Step 1 — Choose remote theme or fork

Model You commit You can edit Upgrades
Remote theme Content + config only Your pages and config Automatic (theme pulled at build time)
Fork The whole theme Layouts, includes, SCSS, content Manual (merge upstream changes)

Pick remote theme if you mostly want to write content. Pick fork if you intend to change how the theme looks or behaves.

Step 2a — Remote theme setup

Create a new repository and add three files. Your _config.yml declares the theme and the one required plugin:

# _config.yml
remote_theme: "bamr87/zer0-mistakes"
plugins:
  - jekyll-include-cache

Add a Gemfile so GitHub Pages resolves dependencies:

# Gemfile
source "https://rubygems.org"
gem "github-pages", group: :jekyll_plugins
gem "jekyll-include-cache"

Add an index.md with front matter so you have a home page, then commit. The Bare-Minimum Starter covers this minimal file set in more detail.

Step 2b — Fork setup

On the theme repository, use Fork to copy it into your account, then clone your fork:

git clone https://github.com/<your-username>/<your-repo>.git
cd <your-repo>

Run the installer to reset the config to your own identity and scaffold the content directories:

./install.sh

Step 3 — Preview locally

The recommended loop uses Docker so your environment matches CI:

docker-compose up

Open http://localhost:4000 to see your site. Without Docker, use bundle install then bundle exec jekyll serve. The docs render with a left navigation tree and an “On this page” table of contents:

A Zer0-Mistakes documentation page showing the sidebar navigation and on-this-page table of contents

Step 4 — Enable GitHub Pages

  1. Push your repository to GitHub.
  2. Open Settings → Pages.
  3. Under Build and deployment → Source, choose Deploy from a branch.
  4. Select your main branch and the / (root) folder, then Save.

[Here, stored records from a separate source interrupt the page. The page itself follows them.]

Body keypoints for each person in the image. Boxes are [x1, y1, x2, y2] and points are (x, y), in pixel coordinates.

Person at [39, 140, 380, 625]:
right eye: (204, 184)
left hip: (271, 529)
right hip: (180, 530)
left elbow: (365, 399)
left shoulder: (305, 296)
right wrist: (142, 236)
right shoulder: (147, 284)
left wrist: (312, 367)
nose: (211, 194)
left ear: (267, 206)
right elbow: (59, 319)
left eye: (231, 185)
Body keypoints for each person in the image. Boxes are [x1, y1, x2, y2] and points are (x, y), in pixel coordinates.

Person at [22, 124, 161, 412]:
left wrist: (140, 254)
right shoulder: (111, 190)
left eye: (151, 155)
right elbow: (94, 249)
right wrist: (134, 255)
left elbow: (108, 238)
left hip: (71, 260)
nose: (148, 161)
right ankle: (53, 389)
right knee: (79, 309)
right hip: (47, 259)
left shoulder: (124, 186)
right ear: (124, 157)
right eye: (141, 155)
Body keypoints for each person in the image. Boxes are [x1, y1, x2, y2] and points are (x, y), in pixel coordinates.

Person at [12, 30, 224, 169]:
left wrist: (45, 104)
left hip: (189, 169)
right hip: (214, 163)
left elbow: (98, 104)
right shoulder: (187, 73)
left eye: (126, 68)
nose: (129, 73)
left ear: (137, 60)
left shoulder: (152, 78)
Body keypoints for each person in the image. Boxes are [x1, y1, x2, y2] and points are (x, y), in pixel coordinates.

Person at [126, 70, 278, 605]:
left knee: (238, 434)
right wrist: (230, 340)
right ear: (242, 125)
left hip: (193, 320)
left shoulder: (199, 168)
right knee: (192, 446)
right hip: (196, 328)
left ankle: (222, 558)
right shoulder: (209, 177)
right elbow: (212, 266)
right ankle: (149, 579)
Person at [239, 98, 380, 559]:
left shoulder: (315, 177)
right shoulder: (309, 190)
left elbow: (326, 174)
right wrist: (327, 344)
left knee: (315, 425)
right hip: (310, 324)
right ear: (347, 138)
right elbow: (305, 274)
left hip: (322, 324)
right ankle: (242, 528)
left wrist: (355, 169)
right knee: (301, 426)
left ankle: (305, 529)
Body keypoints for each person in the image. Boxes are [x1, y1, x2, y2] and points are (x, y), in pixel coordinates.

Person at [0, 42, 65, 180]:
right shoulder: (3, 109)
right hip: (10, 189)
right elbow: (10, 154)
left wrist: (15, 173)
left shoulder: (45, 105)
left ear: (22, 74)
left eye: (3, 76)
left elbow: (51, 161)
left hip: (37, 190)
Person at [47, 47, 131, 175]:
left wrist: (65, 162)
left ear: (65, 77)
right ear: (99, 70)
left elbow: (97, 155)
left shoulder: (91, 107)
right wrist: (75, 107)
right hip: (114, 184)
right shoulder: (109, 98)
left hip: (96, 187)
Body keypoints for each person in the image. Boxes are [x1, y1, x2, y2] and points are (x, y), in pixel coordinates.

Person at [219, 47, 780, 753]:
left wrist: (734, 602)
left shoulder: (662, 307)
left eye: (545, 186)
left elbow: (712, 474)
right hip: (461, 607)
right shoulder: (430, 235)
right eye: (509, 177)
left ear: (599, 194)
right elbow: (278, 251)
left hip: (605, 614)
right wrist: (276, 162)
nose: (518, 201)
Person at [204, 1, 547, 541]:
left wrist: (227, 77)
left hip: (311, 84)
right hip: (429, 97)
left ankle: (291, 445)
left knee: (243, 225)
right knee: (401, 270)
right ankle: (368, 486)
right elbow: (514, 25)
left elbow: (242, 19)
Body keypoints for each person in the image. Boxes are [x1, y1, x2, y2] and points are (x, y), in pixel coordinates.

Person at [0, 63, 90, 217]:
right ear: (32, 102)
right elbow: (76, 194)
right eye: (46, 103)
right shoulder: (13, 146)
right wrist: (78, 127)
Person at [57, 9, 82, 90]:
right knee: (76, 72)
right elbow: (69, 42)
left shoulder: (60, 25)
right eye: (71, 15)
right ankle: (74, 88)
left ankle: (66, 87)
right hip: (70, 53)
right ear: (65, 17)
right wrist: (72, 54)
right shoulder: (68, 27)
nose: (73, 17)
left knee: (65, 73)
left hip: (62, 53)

GitHub builds and publishes the site automatically on every push. The Deploy to GitHub Pages reference covers custom domains and the GitHub Actions alternative.

Step 5 — Verify

  • Your site loads at https://<your-username>.github.io/<your-repo>/.
  • The navbar, footer, and home page render with your content.
  • Editing a page and pushing triggers a new deploy within a minute or two.

Troubleshooting

  • Build fails on Unknown tag 'include_cached' — add jekyll-include-cache to your plugins: (Step 2a).
  • Styles or layouts look unset — for the remote-theme model, re-declare your collections, defaults, and permalink in your own _config.yml; they are not inherited from the theme.
  • Pages 404 that you didn’t create — plugin-generated pages (author profiles, search, sitemap) are skipped by GitHub Pages safe mode; see the Deploy to GitHub Pages guide.